“The confidence level of our team is different today and I think we’ll play accordingly,” coach Bryan Murray said Sunday, a day after the Senators staved off disaster with a 5-3 victory over the Anaheim Ducks in Game 3 of the final.
The Ducks still lead the best-of-seven series 2-1 and can push the Senators to the brink with a win in Game 4 on Monday night at Scotiabank Place.
But Anaheim will have to do it without star defenceman Chris Pronger, who was suspended one game for a vicious forearm to the head of Ottawa centre Dean McAmmond in the third period on Saturday night.
McAmmond, a key penalty killer and fourth-line centre, said he feels “headachy” and “not quite right,” and a decision isn’t expected until Monday afternoon whether he can play.
Anaheim winger Chris Kunitz, who returned Saturday after missing seven games with a broken finger, left the game with what coach Randy Carlyle called an “abdominal bruise,” but he is expected to play Monday.

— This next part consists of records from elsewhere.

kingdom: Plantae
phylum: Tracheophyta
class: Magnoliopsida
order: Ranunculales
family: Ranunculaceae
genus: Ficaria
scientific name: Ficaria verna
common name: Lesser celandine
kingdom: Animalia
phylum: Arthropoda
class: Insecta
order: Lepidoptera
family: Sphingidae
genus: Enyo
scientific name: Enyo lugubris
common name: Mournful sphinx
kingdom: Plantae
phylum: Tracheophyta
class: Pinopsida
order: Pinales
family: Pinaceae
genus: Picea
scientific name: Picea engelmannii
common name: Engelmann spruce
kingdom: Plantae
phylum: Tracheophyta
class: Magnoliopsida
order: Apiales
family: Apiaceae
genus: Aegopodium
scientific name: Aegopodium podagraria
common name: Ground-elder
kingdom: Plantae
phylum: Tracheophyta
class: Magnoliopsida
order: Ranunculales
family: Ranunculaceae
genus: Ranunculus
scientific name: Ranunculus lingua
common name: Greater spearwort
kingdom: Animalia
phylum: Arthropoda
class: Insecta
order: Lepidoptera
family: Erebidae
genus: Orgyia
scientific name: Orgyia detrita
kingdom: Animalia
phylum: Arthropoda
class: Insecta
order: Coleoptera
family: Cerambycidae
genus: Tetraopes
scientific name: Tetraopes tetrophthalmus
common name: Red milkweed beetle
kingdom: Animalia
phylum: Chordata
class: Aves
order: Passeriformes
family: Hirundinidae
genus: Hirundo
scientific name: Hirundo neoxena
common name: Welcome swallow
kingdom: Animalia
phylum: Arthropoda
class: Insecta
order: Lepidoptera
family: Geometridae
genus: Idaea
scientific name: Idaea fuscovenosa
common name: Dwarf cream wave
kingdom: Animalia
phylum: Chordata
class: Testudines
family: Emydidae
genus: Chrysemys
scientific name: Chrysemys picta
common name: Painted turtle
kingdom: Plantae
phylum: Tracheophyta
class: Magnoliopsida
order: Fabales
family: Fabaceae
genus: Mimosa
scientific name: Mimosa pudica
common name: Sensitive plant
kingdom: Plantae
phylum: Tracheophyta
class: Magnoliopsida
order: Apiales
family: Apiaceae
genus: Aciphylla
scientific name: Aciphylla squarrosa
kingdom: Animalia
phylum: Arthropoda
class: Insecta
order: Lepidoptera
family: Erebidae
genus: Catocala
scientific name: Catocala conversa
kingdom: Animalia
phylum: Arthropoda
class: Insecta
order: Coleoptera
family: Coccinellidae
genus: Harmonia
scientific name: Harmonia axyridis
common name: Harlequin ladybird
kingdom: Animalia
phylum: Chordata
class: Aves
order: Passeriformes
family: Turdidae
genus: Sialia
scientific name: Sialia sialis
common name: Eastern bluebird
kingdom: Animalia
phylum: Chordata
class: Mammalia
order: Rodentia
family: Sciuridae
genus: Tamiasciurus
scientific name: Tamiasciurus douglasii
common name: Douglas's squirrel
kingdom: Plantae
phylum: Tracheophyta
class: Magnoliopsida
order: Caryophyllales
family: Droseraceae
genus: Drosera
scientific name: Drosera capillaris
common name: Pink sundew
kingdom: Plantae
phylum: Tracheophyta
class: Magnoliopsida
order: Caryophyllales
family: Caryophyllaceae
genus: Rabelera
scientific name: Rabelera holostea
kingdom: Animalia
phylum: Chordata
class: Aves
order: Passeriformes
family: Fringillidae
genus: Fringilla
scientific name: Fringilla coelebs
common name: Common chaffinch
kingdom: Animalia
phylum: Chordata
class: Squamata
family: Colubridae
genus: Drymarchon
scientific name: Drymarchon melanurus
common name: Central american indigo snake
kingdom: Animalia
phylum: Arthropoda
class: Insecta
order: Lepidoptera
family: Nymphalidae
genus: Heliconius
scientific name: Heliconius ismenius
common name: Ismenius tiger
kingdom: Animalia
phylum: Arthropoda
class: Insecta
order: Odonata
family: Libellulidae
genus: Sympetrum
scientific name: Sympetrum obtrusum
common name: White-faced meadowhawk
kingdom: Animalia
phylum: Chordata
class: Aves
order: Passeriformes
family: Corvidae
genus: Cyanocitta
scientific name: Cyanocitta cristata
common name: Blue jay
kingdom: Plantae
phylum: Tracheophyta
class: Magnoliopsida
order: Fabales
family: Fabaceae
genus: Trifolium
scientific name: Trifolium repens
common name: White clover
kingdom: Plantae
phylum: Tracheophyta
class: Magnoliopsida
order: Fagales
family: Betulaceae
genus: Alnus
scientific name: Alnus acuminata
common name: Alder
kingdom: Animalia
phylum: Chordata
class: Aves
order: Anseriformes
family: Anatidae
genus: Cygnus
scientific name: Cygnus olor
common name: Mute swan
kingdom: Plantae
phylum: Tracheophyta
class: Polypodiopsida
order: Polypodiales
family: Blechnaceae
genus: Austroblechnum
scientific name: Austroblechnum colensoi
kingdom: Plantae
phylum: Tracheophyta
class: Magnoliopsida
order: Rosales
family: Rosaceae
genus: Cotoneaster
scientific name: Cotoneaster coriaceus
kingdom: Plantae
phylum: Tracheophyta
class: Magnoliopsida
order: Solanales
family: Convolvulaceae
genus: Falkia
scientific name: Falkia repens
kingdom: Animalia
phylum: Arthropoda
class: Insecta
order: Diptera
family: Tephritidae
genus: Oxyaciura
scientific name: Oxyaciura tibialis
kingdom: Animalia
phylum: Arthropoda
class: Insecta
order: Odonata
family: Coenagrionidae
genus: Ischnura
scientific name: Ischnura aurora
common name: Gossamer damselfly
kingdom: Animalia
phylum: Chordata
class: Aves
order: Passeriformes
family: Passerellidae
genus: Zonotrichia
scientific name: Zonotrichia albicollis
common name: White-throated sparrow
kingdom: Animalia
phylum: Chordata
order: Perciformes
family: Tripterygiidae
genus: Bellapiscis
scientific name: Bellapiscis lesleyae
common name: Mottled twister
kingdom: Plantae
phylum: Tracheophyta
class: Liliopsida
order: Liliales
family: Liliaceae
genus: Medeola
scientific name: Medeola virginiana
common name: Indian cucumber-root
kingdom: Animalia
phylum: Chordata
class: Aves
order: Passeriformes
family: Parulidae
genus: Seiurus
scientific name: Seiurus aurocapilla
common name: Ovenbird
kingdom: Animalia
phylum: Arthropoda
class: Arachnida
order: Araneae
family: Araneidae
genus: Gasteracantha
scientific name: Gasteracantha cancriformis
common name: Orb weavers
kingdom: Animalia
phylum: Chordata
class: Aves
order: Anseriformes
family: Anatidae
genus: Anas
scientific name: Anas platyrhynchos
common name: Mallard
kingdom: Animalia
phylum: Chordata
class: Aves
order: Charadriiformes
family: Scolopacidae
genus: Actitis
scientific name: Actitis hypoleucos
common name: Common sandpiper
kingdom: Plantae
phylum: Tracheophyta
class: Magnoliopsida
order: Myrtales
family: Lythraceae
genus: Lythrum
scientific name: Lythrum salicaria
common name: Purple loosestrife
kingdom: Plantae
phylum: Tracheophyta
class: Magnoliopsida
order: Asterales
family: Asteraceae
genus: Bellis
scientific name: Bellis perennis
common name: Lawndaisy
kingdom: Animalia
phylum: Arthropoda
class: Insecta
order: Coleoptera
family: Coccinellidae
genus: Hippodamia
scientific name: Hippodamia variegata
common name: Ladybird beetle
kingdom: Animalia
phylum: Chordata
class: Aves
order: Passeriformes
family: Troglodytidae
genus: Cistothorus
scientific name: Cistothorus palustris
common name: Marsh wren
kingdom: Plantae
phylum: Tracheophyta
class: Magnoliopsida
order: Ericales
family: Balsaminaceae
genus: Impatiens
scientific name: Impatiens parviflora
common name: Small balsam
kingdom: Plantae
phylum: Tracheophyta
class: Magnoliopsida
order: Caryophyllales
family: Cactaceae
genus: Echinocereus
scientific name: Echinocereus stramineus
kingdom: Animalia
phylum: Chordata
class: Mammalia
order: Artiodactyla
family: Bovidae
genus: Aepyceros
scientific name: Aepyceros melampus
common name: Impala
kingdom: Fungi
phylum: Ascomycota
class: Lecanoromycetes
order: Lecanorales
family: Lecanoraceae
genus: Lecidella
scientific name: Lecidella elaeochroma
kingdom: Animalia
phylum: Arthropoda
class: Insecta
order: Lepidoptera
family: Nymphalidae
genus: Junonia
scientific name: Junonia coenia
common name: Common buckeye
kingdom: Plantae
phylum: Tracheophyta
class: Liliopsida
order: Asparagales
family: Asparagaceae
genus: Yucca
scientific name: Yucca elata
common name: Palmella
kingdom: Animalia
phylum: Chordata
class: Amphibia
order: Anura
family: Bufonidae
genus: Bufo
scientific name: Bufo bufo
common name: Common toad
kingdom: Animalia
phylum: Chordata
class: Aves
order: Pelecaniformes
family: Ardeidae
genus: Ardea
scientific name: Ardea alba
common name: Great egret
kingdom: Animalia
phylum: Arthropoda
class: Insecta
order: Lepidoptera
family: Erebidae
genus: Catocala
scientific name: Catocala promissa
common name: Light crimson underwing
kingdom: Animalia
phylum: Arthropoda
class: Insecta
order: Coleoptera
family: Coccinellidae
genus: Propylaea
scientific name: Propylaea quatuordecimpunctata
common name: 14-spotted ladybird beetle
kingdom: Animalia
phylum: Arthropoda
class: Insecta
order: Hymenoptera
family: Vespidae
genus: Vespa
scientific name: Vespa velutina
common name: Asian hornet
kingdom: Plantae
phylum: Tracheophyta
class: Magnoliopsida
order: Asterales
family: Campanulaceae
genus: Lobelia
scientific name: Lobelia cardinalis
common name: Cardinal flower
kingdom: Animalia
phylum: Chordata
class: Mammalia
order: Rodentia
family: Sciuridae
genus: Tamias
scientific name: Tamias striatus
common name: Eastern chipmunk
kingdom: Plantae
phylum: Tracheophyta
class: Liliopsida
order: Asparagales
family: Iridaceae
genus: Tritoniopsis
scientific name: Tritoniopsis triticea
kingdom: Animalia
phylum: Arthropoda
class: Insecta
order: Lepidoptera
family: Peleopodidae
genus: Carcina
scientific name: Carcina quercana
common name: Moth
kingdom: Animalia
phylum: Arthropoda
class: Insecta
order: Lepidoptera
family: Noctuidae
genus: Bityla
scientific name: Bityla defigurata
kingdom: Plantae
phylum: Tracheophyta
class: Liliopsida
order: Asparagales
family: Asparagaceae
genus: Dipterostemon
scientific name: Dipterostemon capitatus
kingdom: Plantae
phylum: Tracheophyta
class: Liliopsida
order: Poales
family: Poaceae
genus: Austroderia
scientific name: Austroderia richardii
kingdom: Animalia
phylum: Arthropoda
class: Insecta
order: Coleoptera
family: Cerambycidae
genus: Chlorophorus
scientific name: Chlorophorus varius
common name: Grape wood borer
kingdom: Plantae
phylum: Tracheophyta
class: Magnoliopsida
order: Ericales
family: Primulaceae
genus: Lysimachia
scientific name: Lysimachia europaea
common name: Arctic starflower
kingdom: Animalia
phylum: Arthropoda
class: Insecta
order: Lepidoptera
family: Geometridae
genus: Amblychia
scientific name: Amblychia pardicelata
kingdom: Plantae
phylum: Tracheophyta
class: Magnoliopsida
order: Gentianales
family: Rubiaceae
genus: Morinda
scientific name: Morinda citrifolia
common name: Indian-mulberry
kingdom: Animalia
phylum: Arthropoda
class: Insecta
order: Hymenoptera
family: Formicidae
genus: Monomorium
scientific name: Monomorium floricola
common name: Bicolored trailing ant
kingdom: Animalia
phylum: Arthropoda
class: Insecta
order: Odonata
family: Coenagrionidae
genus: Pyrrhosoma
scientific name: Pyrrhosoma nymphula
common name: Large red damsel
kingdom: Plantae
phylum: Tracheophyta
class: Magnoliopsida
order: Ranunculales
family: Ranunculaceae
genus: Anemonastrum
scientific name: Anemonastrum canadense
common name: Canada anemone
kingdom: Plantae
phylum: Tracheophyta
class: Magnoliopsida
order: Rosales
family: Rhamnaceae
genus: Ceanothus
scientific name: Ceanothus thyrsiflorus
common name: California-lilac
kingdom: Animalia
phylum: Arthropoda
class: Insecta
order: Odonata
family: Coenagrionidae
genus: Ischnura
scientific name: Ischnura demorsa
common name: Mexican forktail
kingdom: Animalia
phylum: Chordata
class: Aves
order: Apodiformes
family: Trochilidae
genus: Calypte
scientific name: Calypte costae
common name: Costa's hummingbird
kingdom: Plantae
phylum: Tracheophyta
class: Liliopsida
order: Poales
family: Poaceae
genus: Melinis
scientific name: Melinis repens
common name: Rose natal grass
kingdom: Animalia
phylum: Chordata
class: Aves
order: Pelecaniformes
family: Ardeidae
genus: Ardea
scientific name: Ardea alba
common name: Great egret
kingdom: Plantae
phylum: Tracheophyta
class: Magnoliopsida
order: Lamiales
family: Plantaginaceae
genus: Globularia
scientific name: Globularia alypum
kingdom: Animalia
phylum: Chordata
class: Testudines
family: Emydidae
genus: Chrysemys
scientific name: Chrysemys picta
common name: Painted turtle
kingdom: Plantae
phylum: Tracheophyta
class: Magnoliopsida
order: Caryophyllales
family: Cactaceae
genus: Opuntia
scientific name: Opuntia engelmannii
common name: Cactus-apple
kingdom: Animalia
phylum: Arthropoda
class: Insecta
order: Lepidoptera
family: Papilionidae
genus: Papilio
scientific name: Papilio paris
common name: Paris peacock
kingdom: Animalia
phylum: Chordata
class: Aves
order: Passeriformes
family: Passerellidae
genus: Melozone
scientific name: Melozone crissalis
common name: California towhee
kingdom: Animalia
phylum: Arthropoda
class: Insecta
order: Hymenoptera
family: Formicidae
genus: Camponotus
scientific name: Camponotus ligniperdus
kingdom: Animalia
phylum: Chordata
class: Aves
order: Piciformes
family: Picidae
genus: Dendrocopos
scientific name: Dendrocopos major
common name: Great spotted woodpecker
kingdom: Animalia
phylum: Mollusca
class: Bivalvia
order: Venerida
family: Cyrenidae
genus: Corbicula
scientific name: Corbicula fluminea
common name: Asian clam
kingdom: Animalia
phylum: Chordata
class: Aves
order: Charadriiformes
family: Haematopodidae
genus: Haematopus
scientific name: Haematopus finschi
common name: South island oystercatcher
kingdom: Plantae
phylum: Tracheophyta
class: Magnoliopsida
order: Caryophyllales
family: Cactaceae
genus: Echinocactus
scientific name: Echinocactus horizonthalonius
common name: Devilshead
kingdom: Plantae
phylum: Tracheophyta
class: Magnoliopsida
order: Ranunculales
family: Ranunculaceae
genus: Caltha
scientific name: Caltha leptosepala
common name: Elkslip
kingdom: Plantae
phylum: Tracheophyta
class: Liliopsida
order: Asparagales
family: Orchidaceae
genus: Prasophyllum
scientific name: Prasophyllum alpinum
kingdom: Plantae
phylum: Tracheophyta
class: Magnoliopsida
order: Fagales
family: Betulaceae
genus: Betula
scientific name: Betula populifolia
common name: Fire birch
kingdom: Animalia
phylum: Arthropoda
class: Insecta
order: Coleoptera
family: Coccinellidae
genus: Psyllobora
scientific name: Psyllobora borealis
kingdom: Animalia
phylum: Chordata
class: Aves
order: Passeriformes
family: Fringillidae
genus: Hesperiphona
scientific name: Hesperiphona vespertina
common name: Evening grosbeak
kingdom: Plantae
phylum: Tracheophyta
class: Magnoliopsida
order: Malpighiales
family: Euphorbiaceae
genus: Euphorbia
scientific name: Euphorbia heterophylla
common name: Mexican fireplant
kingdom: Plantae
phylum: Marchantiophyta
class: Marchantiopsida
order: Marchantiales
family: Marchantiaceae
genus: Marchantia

Pronger’s suspension came just as the Senators were finding holes in an Anaheim defence that was a wall in a pair of decisive Ducks victories at home to start the series.
Ottawa’s forwards were getting the puck into the Anaheim zone for a change, and winning their share of battles for the puck.
And while their top line of Jason Spezza, Dany Heatley and Daniel Alfredsson was held to one disputed power-play goal, the Senators got goals from a variety of lines for the first time in weeks.
“We put pucks in better areas, where we could retrieve it,” said centre Mike Fisher, a standout in Game 3. “Their defence can really move, so we have to make it tough on them, responding physically. We did a great job in that area.”
Fisher, McAmmond, checking-line winger Chris Neil and defenceman Anton Volchenkov also scored in the game.
The Ducks take heart in their victory in Game 4 of the Western Conference final, when Pronger was suspended for smashing Detroit’s Tomas Holmstrom’s head into the glass.
Pronger plays more than 30 minutes per game, but his teammates rallied without him. The Ducks didn’t lose another game until Game 3 against Ottawa.
“The good thing is it’s only one game and you just have to ask everyone else to step up,” said Anaheim defenceman Sean O’Donnell. “I don’t think any one guy can take Chris Pronger’s place, but you give a couple of extra minutes to each guy on defence and we’ll be OK.
“Last time we were at home, so we had the match-ups we wanted and it will be a little more difficult on the road.”
If McAmmond can’t play, Patrick Eaves is likely to step in for Ottawa, although it may spark some line juggling. Fisher’s linemates Chris Kelly and Antoine Vermette can both fill in at centre.
The lesser lines gained some confidence in Game 3, even if the Spezza trio that was unstoppable in three previous playoff rounds continued to struggle against tight checking from Anaheim’s top checking line of Samuel Pahlsson, Rob Niedermayer and Travis Moen.
Spezza has gone two games without a point for the first time since early in the regular season in October. Heatley is without a point in the series.
But Alfredsson got his skate on a deflected puck for a goal that stood up to video review to tie the game on Saturday, just before McAmmond got the game-winner on a pass that went in off Pronger – two breaks that made the difference.
Murray said his second to fourth lines may have become complacent on attack with the top line filling the net game after game.
Kelly agreed with his coach.
“Before, people thought we were a one-line team and maybe for the most part we were because that line was generating all those offensive chances,” he said. “But when you’ve got all lines scoring, they’ve got to focus on each line, just like we had to do in the first two games.”
The extra pressure on the defence may also have touched off Anaheim’s chief weakness – a lack of discipline. They are the most penalized team in the playoffs and gave up seven power plays in Game 3, including four in the third period.
Pronger’s hit on McAmmond wasn’t even one of them, somehow having gone undetected by referees Paul Devorski and Dan O’Halloran.
Now Murray’s hoping his top line, which is also his first power-play unit, can get going to keep the pressure on the Ducks.
“Will they play better? I hope so,” he said. “We think they were better through the first part of the playoffs.
“Mind you, they are playing against different people, different size, and that has to be a factor. But as they step up a bit and the other guys continue to play hard, we have a good chance to get back in this series.”
If not, the Ducks will have a chance to clinch their first Stanley Cup in Game 5 on Wednesday night back in Anaheim, with Pronger back in the lineup.